I didn't give you attitude.  I gave you advice as to what needed to be presented so that we could give a more informed opinion.

As far as Canon vs Nikon, there is virtually no difference in image quality and you shouldn't expect anything vastly different in the budget range you are condsidering.

If you already have 8 lenses, flash gear, etc, it sounds like you have a substantial investment in Canon already.  I would be hesitant to switch if I were you.  The $700-1000 range that you mention...is that lenses and camera body or is that just camera body?  Knowing what Canon lenses you have already would help us to know what you might be able to sell them for and let you know what kind of Nikon system you could get for your budget.

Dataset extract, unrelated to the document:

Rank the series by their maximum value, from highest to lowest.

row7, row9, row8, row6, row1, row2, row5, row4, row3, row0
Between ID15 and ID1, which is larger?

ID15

For what it's worth, when somebody asks me what camera manufacturer they should go with, my usual answers are(in order of importance):
1) what feels better in your hands?
2) do you have gear already?
3) what do your friends shoot with?

#1 is pretty obvious...you should shoot with what you are comfortable with.
#2 is pretty obvious...if you have a lot tied up in a particular manufacturer, sometimes it doesn't make economic sense to switch.
#3 is not so obvious, but it's important.  Friends can offer technical support when you have issues.  They can loan you gear to try out so you can see what you like before you buy it.  They can loan you gear for an important shoot if you had something fail.  There are a lot of benefits to shooting with the same gear as your friends.

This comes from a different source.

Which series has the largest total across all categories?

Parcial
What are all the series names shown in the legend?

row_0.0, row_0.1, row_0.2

If all of your friends are shooting Nikon, and you have relatively low quality Canon gear, and you can sell that gear, and the Nikon feels good in your hands, well, that would seem to be a no-brainer...Welcome to the dark side.

I've used Canon DSLR's a bit and generally can't stand them.  Nothing seems to be in the right place for me.  For me, the ergonomics are the biggest factor and I will stick with Nikon, even though one of my mentors and a lot of my friends shoot Canon.

What I meant by the post that you took offense to was that it is a personal decision.  The specs, economics, and image quality don't support switching, especially if you are going for an entry level DSLR.  Some pros will switch back and forth depending on who is on top at the time, but then again, they are also buying the top of the line gear.  It doesn't sound like you are in that position, so perhaps the benefit of being able to borrow gear from your friends may win out.  

Just don't expect a night and day difference between the two.  It just simply isn't there.  If it was, one of them would already be out of business instead of them being two of the top photo companies in the world.


----------